Bisogna ricordare che ci sono delle complicanze intraoperatorie e postoperatorie che devono essere conosciute e che quindi si possono ridurre. Tra quelle intraoperatorie bisogna ricordare: formazione di strati di bolle opache, penetrazioni verticali e orizzontali di gas, lembi sottili o decentrati, perdita di suzione. Gli strati di bolle possono alterare il sistema di tracking, distorcere le misure ecografiche durante la pachimetria. Possono inoltre interferire con l’efficacia di spot laser supplementari e rendere più difficile il sollevamento del lembo. Bisogna quindi prendere tutti provvedimenti adeguati per ridurre al minimo o per evitare del tutto questi inconvenienti.

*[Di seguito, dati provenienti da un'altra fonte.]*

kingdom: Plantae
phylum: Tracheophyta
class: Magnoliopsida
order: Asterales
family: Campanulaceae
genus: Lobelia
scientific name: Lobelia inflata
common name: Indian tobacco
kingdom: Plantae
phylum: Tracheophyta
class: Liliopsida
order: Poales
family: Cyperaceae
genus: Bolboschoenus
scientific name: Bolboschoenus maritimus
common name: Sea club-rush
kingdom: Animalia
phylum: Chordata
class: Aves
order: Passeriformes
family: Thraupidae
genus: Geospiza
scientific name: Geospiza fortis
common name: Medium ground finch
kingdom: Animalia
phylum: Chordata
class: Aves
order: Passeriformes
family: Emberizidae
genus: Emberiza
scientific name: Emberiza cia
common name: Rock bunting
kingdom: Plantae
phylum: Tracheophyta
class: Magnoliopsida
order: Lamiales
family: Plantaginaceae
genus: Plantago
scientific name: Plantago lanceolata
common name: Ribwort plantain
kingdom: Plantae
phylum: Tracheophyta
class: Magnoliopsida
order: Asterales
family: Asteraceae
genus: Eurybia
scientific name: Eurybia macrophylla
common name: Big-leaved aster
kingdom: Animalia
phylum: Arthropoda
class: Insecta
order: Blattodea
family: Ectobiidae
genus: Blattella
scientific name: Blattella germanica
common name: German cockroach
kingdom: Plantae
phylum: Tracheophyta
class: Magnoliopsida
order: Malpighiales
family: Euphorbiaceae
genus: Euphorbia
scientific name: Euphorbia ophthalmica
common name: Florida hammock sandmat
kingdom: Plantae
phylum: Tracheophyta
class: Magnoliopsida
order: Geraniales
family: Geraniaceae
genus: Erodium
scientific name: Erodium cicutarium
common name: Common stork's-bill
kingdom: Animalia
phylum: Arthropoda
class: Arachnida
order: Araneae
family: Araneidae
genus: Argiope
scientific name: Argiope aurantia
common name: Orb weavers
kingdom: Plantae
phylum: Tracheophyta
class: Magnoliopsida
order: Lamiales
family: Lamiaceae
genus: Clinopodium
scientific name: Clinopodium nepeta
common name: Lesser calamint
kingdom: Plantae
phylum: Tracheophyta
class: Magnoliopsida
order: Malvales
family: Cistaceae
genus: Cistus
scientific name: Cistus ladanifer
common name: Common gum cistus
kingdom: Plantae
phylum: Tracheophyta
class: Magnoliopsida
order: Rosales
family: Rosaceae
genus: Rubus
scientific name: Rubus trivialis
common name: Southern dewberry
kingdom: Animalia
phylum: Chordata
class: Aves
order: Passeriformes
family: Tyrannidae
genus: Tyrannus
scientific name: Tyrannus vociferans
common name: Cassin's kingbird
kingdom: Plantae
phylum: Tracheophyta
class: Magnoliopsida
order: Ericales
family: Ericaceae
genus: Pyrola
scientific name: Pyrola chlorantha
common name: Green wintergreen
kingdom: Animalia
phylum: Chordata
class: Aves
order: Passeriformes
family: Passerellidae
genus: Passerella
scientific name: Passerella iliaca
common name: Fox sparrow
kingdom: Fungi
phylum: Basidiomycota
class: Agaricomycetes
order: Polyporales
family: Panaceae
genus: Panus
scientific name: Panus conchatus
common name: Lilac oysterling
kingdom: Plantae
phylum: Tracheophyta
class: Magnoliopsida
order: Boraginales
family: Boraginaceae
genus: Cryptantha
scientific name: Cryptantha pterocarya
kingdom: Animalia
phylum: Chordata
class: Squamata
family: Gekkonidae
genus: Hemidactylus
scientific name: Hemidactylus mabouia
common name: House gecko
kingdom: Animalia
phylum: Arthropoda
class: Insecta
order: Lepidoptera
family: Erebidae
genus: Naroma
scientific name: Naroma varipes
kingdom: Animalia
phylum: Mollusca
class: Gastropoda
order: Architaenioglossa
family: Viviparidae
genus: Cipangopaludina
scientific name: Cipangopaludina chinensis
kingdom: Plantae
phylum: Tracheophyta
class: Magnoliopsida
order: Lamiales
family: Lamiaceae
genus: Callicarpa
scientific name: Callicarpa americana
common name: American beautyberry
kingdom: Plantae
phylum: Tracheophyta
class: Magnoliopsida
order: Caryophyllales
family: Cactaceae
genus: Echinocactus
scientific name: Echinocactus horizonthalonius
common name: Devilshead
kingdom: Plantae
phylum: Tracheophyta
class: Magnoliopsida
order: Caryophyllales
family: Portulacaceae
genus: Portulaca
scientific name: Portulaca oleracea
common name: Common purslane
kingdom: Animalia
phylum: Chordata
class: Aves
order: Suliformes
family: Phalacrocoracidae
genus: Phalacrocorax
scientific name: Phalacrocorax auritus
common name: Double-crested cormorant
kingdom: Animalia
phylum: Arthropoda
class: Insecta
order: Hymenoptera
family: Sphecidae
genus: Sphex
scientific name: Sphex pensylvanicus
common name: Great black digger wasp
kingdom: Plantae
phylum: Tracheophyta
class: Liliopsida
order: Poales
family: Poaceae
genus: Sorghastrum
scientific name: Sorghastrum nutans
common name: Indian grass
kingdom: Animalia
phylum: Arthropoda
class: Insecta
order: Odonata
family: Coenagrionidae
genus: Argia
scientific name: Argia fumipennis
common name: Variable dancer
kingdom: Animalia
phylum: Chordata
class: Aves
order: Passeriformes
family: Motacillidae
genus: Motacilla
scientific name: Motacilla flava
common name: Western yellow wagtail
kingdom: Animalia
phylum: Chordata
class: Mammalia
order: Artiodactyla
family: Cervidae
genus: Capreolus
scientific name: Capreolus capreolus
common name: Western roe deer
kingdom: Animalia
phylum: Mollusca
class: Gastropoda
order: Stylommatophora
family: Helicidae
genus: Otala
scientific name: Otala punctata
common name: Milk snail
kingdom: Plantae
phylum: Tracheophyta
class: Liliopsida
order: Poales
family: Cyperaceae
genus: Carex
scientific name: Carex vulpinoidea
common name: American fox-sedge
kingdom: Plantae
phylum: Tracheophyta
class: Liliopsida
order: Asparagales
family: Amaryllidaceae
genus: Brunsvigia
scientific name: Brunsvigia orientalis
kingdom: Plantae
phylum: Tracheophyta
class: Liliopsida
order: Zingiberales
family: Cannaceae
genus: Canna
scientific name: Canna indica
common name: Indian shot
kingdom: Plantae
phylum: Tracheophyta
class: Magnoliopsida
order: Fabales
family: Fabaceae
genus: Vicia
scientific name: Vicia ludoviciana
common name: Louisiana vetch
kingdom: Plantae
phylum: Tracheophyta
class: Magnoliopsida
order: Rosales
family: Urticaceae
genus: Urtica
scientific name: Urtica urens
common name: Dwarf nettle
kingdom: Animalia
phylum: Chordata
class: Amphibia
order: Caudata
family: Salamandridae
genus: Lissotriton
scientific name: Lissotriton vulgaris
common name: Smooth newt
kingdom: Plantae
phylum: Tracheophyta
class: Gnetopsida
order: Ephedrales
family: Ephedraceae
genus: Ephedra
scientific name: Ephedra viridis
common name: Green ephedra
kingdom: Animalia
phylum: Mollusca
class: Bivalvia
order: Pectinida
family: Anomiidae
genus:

Bolle di gas possono anche diffondere all’interno del bulbo, in camera anteriore e ciò può alterare completamente il sistema di tracking del laser ad eccimeri. Bisogna ricordare che ci vogliono diverse ore perché si assorbano queste bolle e bisogna quindi avere la pazienza di interrompere l’intervento ed aspettare. Raramente ci sono delle complicanze postoperatorie: infiammazione o cheratite diffusa lamellare, fotofobia e transitoria sindrome di sensibilità alla luce; queste ultime compaiono da due a sei settimane dopo l’intervento e in genere rispondono bene al cortisone. Occasionalmente ci possono essere anche strie e crescite interne epiteliali.
(Da Eurotimes)
Articolo a cura del Dr. Lucio Buratto
Oculista in Milano presso CAMO S.p.A.